## 任务目标
a. 请根据这篇爬虫基础教程中的说明，解释PUT请求为什么被比作数据库的update操作，以及这对重复执行PUT操作意味着什么。
b. 请从这篇爬虫基础教程最后显示的内容之后接着往下写。

═════ 原文摘录

• 一:requests爬虫基础


    一,什么是爬虫?

    描述: 本质是一个自动化程序,一个模拟浏览器向某一个服务器发送请求获取响应资源的过程.

      爬虫的基本流程

      robots.txt协议

    编写一个robots.txt的协议文件来约束爬虫程序的数据爬取。

    二,http协议

    import  requests
    '''1,GET:GET可以说是最常见的了,它本质就是
    发送一个请求来取得服务器上的某一资源。资源通过
    一组HTTP头和呈现据(如HTML文本,或者图片或者视频等)
    返回给客户端。GET请求中,永远不会包含呈现数据。'''
    res= requests.get("http://httpbin.org/get")
    print("get请求>>>>res:",res.text)
    
    '''2,POST请求同PUT请求类似,都是向服务器端发送数据的,但是该请求会改变数据的种类等资源,
    就像数据库的insert操作一样,会创建新的内容。几乎目前所有的提交操作都是用POST请求的。有请求体'''
    res1=requests.post("http://httpbin.org/post")
    print("post请求>>>>res1",res1.text)
    
    '''3、PUT请求是向服务器端发送数据的,从而改变信息,该请求就像数据库
    的update操作一样,用来修改数据的内容,但是不会增加数据的种类等,也就
    是说无论进行多少次PUT操作,其结果并没有不同。'''
    res2=requests.put("http://httpbin.org/put")
    print("put请求>>>>res2:",res2.text)
    
    '''4删除请求'''
    res3=requests.delete("http://httpbin.org/delete")
    print("delete删除请求>>>>res3:",res3.text)
    
    '''5,HEAD请求常常被忽略,但是能提供很多有用的信息,特别是在有限的速度和带宽下。主要有以下特点:
    1、只请求资源的首部;
    2、检查超链接的有效性;
    3、检查网页是否被修改;
    4、多用于自动搜索机器人获取网页的标志信息,获取rss种子信息,或者传递安全认证信息等'''
    res4=requests.head("http://httpbin.org/get")
    print(">>>>res4:",res4.text)
    
    '''6,options请求是用于请求服务器对于某些接口等资源的支持情况的,包括各种请求方法、
    头部的支持情况,仅作查询使用。来个栗子'''
    res5=requests.options("http://httpbin.org/get")
    print(">>>>res5:",res5.text)
    http请求方式和区别
    D:python3.6python.exe F:/爬虫/request请求方式.py
    get请求>>>>res: {
      "args": {}, 
      "headers": {
        "Accept": "*/*", 
        "Accept-Encoding": "gzip, deflate", 
        "Host": "httpbin.org", 
        "User-Agent": "python-requests/2.21.0"
      }, 
      "origin": "61.144.173.127, 61.144.173.127", 
      "url": "https://httpbin.org/get"
    }
    
    post请求>>>>res1 {
      "args": {}, 
      "data": "", 
      "files": {}, 
      "form": {}, 
      "headers": {
        "Accept": "*/*", 
        "Accept-Encoding": "gzip, deflate", 
        "Content-Length": "0", 
        "Host": "httpbin.org", 
        "User-Agent": "python-requests/2.21.0"

══════════
═════ 存储数据

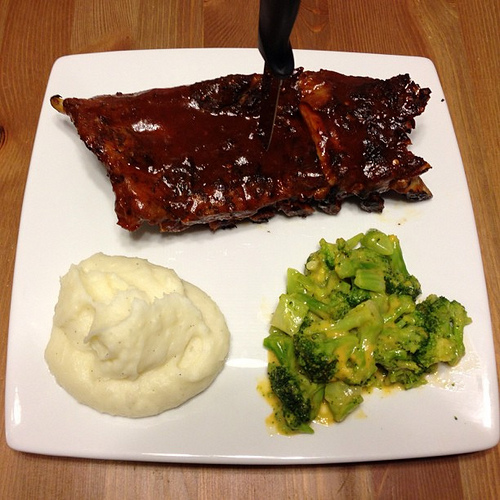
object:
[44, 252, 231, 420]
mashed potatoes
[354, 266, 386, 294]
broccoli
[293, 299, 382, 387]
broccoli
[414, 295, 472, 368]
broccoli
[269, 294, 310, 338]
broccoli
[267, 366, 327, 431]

══════════

## 各题答案
a. 教程说，PUT请求向服务器端发送数据，用来修改数据的内容，但不会增加数据的种类，所以它像数据库的update操作。因此，无论进行多少次PUT操作，结果都没有不同。

b.
      }, 
      "json": null, 
      "origin": "61.144.173.127, 61.144.173.127", 
      "url": "https://httpbin.org/post"
    }
    
    put请求>>>>res2: {
      "args": {}, 
      "data": "", 
      "files": {}, 
      "form": {}, 
      "headers": {
        "Accept": "*/*", 
        "Accept-Encoding": "gzip, deflate", 
        "Content-Length": "0", 
        "Host": "httpbin.org", 
        "User-Agent": "python-requests/2.21.0"
      }, 
      "json": null, 
      "origin": "61.144.173.127, 61.144.173.127", 
      "url": "https://httpbin.org/put"
    }
    
    delete删除请求>>>>res3: {
      "args": {}, 
      "data": "", 
      "files": {}, 
      "form": {}, 
      "headers": {
        "Accept": "*/*", 
        "Accept-Encoding": "gzip, deflate", 
        "Host": "httpbin.org", 
        "User-Agent": "python-requests/2.21.0"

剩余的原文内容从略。